Development and experimentation: Serverless GPU platforms for quick iteration. Developers should be able to run GPU experiments without provisioning infrastructure or waiting for instance availability.

                    +-+
                    |   Request Router   |
                    +-+
                           |
              +++
              |                         |
    +-+   +-+
    | Real-time Inference|   | Batch Processing   |
    | (Managed Endpoint) |   | (Serverless GPU)   |
    | Auto-scaling       |   | Scale-to-zero      |
    +--+   +--+

    +--+   +--+
    | Fine-tuning Jobs   |   | Dev/Experiment     |
    | (Spot Instances)   |   | (Serverless GPU)   |
    | With Checkpointing |   | Per-second billing |
    +--+   +--+

Common Mistakes

Over-provisioning from the start. Start with the smallest GPU that handles your workload. Scale up when you have data showing you need more, not when you anticipate you might.

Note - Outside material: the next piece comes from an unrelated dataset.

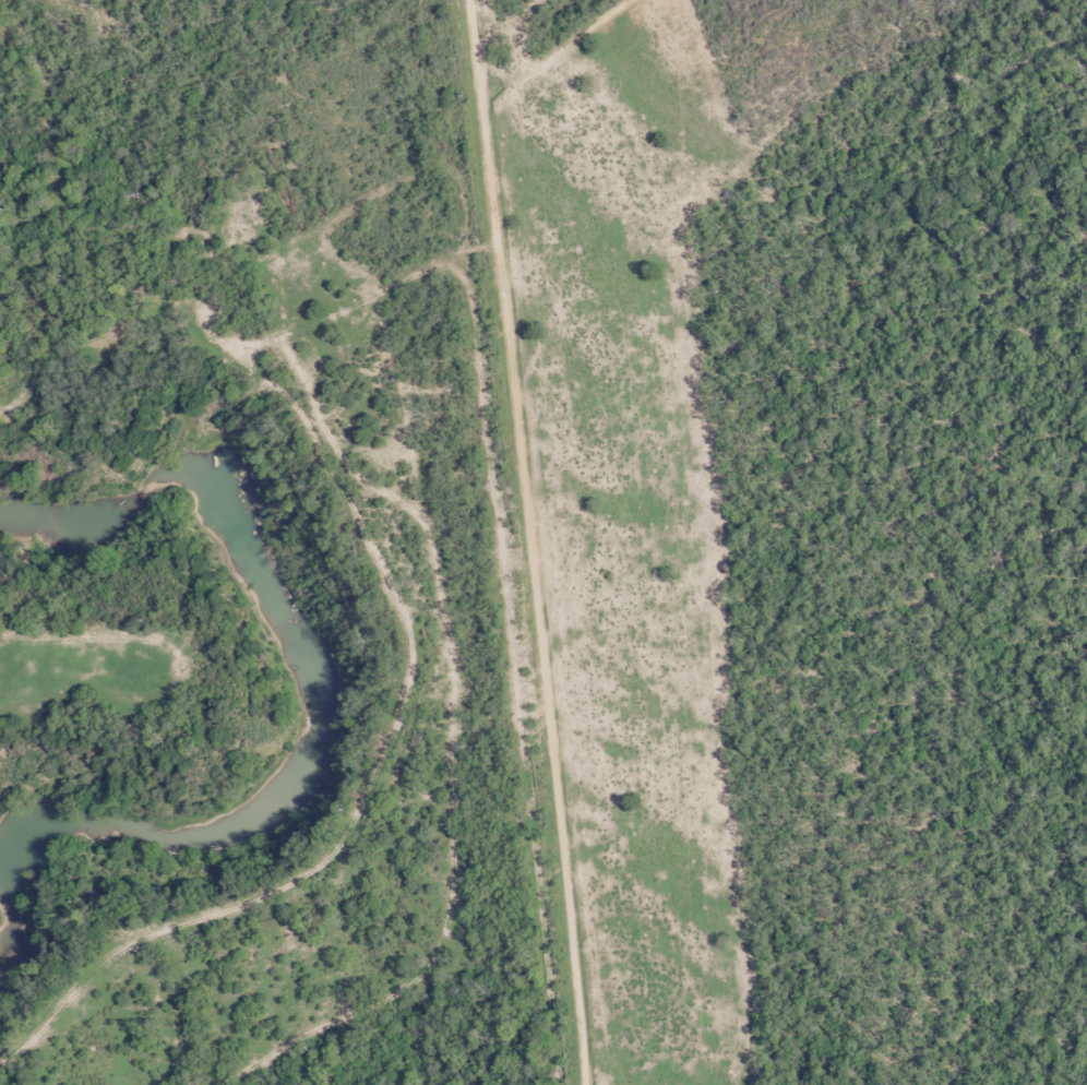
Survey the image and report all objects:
road: (528, 83)
road: (543, 591)
road: (190, 711)
river: (305, 717)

Running GPUs 24/7 for bursty workloads. If your GPU utilization is under 50%, you are likely over-provisioned. Implement auto-scaling before optimizing anything else.

Ignoring spot instances. The savings are too significant to ignore. Any workload that can checkpoint and resume is a candidate for spot instances. This includes most fine-tuning, batch processing, and embedding generation workloads.

Choosing infrastructure before understanding the workload. Characterize your workload first. Duration, concurrency, burstiness, and compute requirements should drive your infrastructure choice, not the other way around.

Not tracking GPU cost per unit of work. Without this metric, you cannot compare options or identify optimization opportunities. Instrument cost tracking from day one.

You do not need OpenAI’s infrastructure to build useful AI applications. You need the right GPU infrastructure for your specific workload, managed with the same discipline you apply to any other operational cost. Start small, measure everything, and scale based on data, not assumptions.